START EXERCISE DATA

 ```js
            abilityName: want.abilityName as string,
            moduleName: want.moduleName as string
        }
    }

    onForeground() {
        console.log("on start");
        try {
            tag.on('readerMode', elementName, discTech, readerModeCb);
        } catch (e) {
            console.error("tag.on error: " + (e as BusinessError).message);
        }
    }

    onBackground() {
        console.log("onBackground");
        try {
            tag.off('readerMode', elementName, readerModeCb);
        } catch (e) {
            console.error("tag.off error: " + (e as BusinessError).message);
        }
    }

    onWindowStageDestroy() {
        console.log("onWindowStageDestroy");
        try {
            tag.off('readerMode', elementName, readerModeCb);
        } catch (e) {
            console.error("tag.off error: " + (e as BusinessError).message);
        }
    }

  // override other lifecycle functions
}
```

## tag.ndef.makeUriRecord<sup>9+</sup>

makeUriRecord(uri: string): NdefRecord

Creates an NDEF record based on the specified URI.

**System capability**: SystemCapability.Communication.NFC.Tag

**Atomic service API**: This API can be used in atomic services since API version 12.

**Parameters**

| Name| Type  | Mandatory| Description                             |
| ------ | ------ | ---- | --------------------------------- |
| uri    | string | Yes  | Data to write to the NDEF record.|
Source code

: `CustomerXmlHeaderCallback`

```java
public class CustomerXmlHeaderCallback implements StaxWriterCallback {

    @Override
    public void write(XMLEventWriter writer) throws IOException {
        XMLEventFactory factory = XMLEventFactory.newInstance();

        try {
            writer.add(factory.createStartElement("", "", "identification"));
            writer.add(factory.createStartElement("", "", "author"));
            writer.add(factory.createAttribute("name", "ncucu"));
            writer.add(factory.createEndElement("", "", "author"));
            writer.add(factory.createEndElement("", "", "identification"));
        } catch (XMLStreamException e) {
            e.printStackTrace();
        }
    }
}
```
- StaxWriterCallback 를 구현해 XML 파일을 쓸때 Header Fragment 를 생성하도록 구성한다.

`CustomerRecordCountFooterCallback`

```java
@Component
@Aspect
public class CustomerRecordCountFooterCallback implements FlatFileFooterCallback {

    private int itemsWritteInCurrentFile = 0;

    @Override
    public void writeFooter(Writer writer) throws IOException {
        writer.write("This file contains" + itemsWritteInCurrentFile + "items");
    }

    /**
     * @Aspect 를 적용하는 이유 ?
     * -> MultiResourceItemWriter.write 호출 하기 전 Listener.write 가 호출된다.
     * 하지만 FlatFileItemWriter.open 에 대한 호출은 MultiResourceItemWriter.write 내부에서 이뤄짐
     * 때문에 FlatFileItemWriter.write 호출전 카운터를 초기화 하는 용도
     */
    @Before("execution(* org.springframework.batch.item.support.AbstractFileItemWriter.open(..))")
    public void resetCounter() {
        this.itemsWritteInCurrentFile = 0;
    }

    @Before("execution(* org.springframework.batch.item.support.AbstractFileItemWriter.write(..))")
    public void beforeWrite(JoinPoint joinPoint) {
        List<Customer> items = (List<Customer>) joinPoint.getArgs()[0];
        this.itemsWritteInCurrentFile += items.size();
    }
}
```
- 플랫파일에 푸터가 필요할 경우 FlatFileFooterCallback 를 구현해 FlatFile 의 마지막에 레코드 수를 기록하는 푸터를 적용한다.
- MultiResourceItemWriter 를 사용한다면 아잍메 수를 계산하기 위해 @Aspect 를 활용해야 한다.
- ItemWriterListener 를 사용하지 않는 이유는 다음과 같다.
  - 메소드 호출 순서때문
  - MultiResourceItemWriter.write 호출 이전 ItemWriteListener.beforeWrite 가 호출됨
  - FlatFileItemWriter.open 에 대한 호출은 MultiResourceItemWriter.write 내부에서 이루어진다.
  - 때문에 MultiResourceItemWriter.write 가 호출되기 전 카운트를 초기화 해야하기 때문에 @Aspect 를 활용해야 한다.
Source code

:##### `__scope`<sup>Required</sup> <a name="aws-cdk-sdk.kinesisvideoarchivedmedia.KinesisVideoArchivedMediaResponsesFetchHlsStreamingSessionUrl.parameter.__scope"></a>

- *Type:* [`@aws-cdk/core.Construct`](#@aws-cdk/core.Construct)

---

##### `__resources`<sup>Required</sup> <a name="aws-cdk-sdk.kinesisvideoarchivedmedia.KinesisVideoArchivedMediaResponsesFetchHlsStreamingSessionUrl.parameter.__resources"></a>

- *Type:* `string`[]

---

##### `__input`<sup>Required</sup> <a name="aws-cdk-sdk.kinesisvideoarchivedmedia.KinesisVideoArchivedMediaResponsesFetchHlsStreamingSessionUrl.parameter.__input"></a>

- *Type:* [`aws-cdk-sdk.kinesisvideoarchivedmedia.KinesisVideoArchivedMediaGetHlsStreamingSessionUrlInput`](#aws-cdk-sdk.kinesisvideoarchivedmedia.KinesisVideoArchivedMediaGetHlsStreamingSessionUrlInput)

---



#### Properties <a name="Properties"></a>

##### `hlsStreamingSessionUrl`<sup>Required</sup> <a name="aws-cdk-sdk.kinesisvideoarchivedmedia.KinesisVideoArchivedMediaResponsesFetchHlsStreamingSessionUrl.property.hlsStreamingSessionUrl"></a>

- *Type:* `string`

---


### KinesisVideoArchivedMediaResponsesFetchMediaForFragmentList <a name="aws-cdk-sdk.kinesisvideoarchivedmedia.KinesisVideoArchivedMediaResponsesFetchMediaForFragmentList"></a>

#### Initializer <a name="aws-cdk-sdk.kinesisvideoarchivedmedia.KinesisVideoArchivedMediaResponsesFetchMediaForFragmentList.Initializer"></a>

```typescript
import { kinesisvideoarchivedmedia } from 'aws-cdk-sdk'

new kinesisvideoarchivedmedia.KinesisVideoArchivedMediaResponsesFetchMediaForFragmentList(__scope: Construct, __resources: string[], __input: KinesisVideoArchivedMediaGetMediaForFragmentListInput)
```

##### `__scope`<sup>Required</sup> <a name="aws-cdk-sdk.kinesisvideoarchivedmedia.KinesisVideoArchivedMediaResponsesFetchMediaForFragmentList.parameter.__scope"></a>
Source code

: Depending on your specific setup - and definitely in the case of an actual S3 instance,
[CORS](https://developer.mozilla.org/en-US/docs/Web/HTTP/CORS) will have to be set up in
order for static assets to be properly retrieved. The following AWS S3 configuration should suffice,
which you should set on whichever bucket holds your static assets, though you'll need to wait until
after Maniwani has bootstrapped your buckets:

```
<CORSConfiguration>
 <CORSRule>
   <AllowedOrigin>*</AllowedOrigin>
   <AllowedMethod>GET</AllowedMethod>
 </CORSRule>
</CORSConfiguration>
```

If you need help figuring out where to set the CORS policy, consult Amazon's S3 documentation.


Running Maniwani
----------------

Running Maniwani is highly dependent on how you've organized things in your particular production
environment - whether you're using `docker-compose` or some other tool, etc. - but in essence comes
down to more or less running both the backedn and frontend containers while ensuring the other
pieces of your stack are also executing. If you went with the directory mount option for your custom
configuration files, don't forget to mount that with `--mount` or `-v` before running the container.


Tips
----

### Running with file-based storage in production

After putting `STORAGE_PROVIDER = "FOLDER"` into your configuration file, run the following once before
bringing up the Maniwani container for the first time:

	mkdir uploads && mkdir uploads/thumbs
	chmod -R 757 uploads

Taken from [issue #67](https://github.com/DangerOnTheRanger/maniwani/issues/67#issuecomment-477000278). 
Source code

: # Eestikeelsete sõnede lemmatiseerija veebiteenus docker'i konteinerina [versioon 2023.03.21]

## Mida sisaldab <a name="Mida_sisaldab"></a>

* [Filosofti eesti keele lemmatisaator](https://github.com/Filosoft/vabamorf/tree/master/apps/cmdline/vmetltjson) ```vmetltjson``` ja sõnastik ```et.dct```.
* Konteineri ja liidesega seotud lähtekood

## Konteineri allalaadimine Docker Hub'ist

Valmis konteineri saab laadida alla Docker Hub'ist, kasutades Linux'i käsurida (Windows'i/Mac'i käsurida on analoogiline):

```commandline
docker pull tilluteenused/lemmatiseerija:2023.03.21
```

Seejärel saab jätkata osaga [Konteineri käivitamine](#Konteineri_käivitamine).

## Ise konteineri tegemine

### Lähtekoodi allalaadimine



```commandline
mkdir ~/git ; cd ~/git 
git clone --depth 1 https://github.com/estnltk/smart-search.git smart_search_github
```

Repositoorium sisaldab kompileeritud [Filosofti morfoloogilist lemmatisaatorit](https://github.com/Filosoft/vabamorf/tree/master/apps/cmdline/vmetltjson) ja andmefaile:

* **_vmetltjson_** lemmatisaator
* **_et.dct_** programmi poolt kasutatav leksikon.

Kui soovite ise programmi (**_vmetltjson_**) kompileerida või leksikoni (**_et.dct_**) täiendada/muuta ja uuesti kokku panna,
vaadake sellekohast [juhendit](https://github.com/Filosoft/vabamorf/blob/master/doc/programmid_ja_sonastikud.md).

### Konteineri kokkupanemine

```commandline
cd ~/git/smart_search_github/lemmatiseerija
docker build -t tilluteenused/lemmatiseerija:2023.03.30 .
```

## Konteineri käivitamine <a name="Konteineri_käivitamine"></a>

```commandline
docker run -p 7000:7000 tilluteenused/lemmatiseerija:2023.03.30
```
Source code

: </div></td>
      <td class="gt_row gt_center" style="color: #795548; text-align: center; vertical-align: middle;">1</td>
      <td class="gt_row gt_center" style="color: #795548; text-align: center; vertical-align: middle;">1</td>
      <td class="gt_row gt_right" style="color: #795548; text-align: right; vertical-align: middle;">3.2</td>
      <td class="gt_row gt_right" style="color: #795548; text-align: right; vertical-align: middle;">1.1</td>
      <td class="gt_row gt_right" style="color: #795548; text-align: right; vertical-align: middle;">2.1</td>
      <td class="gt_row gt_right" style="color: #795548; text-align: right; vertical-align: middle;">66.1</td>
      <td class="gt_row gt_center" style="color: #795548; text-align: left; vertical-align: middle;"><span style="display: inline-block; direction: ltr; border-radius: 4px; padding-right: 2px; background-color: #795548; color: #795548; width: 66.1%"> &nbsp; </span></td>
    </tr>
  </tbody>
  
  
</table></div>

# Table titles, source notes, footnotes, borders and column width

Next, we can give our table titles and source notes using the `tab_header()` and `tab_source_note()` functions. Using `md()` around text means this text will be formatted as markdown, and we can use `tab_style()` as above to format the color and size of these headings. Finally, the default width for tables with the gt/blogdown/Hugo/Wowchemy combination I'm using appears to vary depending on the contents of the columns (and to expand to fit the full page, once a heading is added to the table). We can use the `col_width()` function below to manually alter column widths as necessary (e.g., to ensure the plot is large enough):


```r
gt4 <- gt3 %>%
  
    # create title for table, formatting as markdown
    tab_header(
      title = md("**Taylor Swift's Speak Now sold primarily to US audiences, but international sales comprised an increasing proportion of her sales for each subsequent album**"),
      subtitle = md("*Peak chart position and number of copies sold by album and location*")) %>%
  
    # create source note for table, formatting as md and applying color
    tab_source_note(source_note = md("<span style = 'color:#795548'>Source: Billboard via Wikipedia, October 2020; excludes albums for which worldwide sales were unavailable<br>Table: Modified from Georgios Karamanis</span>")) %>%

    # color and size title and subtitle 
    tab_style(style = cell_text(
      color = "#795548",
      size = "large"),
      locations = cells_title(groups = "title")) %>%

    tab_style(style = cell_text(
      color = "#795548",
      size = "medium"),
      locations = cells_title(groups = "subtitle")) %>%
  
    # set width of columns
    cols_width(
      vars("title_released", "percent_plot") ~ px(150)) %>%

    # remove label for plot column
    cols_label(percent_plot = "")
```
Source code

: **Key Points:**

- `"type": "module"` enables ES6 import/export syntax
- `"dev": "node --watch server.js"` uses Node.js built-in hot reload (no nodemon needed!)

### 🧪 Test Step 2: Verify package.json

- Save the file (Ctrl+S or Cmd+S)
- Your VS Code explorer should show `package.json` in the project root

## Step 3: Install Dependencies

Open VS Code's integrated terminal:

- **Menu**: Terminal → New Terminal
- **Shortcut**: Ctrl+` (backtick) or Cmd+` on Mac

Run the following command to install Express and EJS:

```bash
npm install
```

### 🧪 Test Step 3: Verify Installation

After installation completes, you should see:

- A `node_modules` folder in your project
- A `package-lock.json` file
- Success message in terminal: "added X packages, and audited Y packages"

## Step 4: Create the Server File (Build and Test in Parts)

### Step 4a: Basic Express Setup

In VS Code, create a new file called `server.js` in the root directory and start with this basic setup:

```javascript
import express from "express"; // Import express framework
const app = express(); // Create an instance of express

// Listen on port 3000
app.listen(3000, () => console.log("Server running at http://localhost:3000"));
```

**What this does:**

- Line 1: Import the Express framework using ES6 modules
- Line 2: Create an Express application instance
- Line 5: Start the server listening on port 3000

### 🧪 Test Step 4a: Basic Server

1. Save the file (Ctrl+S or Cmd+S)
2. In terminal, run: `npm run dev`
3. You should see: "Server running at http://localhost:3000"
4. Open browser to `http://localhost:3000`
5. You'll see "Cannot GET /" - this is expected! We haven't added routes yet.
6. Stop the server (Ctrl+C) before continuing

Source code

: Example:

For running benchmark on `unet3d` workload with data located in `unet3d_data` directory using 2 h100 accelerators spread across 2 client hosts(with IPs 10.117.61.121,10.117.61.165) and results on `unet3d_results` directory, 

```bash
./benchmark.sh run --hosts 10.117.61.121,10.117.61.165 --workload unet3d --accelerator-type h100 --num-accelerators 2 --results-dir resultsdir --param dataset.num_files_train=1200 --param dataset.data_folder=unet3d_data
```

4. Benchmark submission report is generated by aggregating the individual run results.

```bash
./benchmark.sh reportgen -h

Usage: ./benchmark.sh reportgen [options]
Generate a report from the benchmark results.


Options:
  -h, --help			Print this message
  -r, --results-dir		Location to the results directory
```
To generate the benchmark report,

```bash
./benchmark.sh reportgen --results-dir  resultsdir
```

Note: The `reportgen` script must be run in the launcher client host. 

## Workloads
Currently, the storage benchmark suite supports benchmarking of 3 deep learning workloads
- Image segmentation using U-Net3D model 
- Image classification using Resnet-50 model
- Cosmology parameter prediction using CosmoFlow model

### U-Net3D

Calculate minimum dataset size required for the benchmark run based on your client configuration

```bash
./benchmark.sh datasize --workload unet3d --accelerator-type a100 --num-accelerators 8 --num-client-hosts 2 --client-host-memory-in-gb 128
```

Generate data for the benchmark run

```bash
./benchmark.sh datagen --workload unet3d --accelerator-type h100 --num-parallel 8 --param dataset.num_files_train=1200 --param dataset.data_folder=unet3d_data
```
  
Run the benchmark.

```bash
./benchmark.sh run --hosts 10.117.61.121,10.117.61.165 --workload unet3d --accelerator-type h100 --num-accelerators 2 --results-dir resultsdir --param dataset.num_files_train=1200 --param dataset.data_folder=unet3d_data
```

END EXERCISE DATA

PROBLEM TO SOLVE:
Send back exactly the lines of the listing above starting at the one with "## Ise konteineri tegemine" and ending at the one with "# Table titles, source", inclusive, and no others.

REPLY TO THE EXERCISE:
## Ise konteineri tegemine

### Lähtekoodi allalaadimine



```commandline
mkdir ~/git ; cd ~/git 
git clone --depth 1 https://github.com/estnltk/smart-search.git smart_search_github
```

Repositoorium sisaldab kompileeritud [Filosofti morfoloogilist lemmatisaatorit](https://github.com/Filosoft/vabamorf/tree/master/apps/cmdline/vmetltjson) ja andmefaile:

* **_vmetltjson_** lemmatisaator
* **_et.dct_** programmi poolt kasutatav leksikon.

Kui soovite ise programmi (**_vmetltjson_**) kompileerida või leksikoni (**_et.dct_**) täiendada/muuta ja uuesti kokku panna,
vaadake sellekohast [juhendit](https://github.com/Filosoft/vabamorf/blob/master/doc/programmid_ja_sonastikud.md).

### Konteineri kokkupanemine

```commandline
cd ~/git/smart_search_github/lemmatiseerija
docker build -t tilluteenused/lemmatiseerija:2023.03.30 .
```

## Konteineri käivitamine <a name="Konteineri_käivitamine"></a>

```commandline
docker run -p 7000:7000 tilluteenused/lemmatiseerija:2023.03.30
```
Source code

: </div></td>
      <td class="gt_row gt_center" style="color: #795548; text-align: center; vertical-align: middle;">1</td>
      <td class="gt_row gt_center" style="color: #795548; text-align: center; vertical-align: middle;">1</td>
      <td class="gt_row gt_right" style="color: #795548; text-align: right; vertical-align: middle;">3.2</td>
      <td class="gt_row gt_right" style="color: #795548; text-align: right; vertical-align: middle;">1.1</td>
      <td class="gt_row gt_right" style="color: #795548; text-align: right; vertical-align: middle;">2.1</td>
      <td class="gt_row gt_right" style="color: #795548; text-align: right; vertical-align: middle;">66.1</td>
      <td class="gt_row gt_center" style="color: #795548; text-align: left; vertical-align: middle;"><span style="display: inline-block; direction: ltr; border-radius: 4px; padding-right: 2px; background-color: #795548; color: #795548; width: 66.1%"> &nbsp; </span></td>
    </tr>
  </tbody>
  
  
</table></div>

# Table titles, source notes, footnotes, borders and column width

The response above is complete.